Pakistan has ordered a stay of execution of a man who was convicted of manslaughter while he was 14 years old.
Shafqat Hussain, 24, was scheduled to be hanged on Thursday, but a government official confirmed Wednesday night with a tweet that Hussain will not be hanged and that his case will be reviewed for another 72 hours.
“We are still unclear on what investigation can be done in 72 hours,” said Shahab Siddiqui, Hussain’s lawyer. “We will be coordinating with the government and are happy to provide any documentation they would need.”
Hussain’s case has triggered outrage from human rights campaigners, who complain he did not get a fair trial and had confessed to murder after being severely tortured by the police.
His family says Hussain, at the age of 14 was convicted of involuntary manslaughter for kidnapping and killing a child while he was employed as a security guard in 2004. Unable to afford legal counsel the state appointed him a defense lawyer, whom, according to human rights groups, failed to provide any evidence or claim that Hussain was a juvenile.
This meant Hussain was tried as an adult in an anti-terrorism court.
A social media campaign with the hashtag #SaveShafqat trended in Pakistan and a small protest was held in the capital to raise awareness about his case.
Shafqat was calm when he thought he was going to be executed, Manzoor Hussain, his brother told CNN. “He had said that if I don’t get justice in this world, I will get it in my afterlife.”
“I can’t tell you what kind of night my family has had. I close my eyes and I want to forget. I can’t express the agony we have gone through, waiting and not knowing.”

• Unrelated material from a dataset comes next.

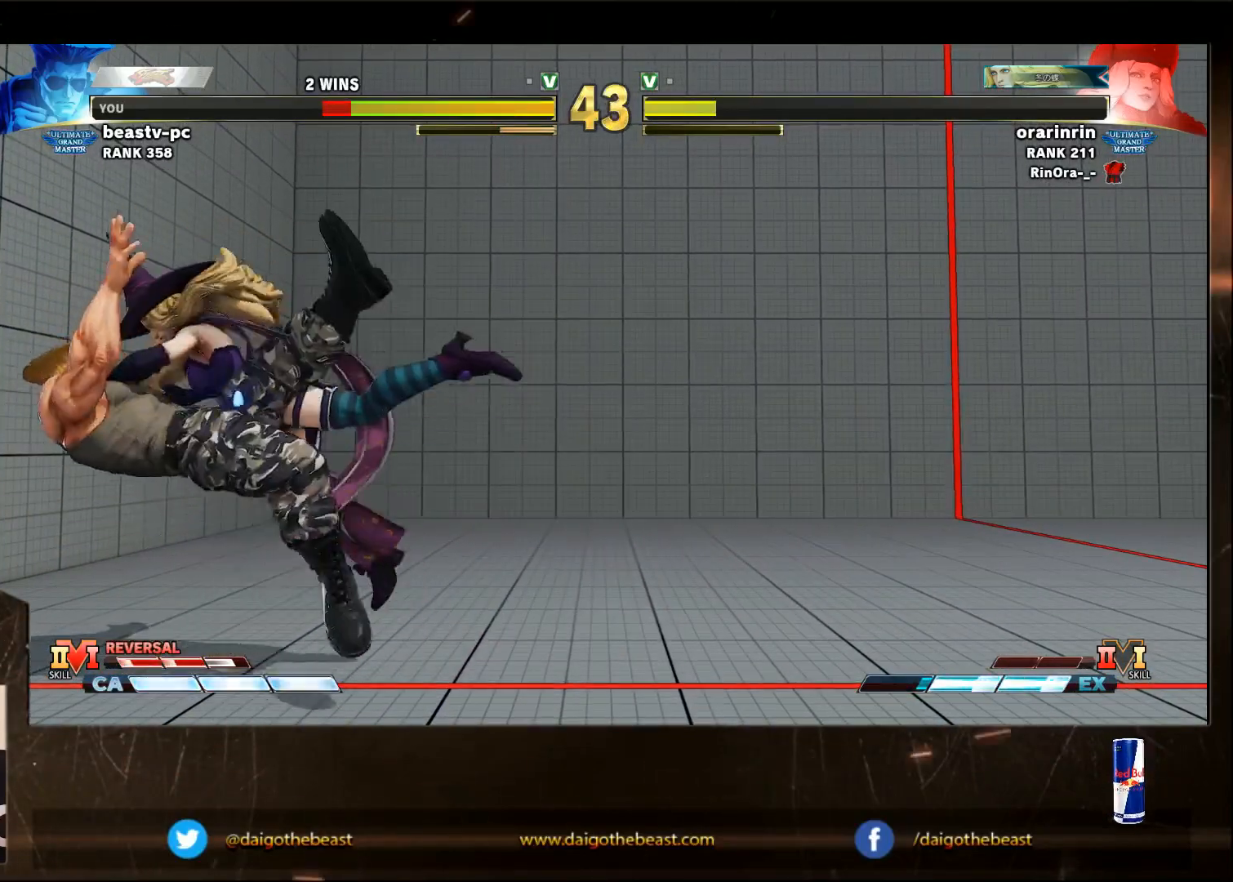
{"dt_ms": 500, "buttons": [], "left_stick": "down-left", "events": [[83, "CIRCLE", "down"], [83, "CROSS", "down"], [83, "L2", "down"], [133, "CIRCLE", "up"], [133, "CROSS", "up"], [133, "L2", "up"], [233, "CIRCLE", "down"], [233, "CROSS", "down"], [233, "L2", "down"], [267, "CIRCLE", "up"], [267, "CROSS", "up"], [267, "L2", "up"], [383, "CIRCLE", "down"], [383, "CROSS", "down"], [383, "L2", "down"], [433, "CIRCLE", "up"], [433, "CROSS", "up"], [483, "L2", "up"]]}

Execution postponed for second time
Hussain was initially due to be hanged on January 19, but under international pressure, Pakistan’s Interior Minister Chaudhry Nisar called for a stay order.
Addressing parliament, the minister called for an investigation into the young man’s age.
Two months later, another death warrant was issued for Hussain, with an execution date set for March 19.
Since then Hussain’s lawyers handed in a plea of clemency to the president’s office with documentation that the inmate was a minor at the time of his arrest.
Attention to his case comes in the wake of an announcement by Pakistan that it would lift its moratorium on the death penalty for all cases — not just for those tried in anti-terrorism courts.
Death penalty reinstated
Pakistan lifted the death penalty moratorium for terrorism cases following the attack on an Army Public School in Peshawar, which left at least 145 teachers and students dead. It was the deadliest act of terror in the country’s history.
The decision to lift the moratorium on all cases affects more than 8,000 prisoners currently on death row, the largest number in the world.
The lifting of the moratorium has caused an uproar of criticism by human rights groups in Pakistan and abroad.
“It’s like responding to a blood bath by indulging in blood lust themselves,” Zohra Yusuf, the chairperson of the Human Rights Commission of Pakistan told CNN. “Executions on this scale tend to brutalize society.”
Earlier this week the European Union released a statement on its website calling Pakistan to “reinstitute the moratorium and to respect fully all its international obligations, in particular the principle of fair trial.”
The statement also said that Pakistan is a party to an international covenant “that specifically prohibits the use of the death sentence for crimes committed by persons below eighteen years of age.”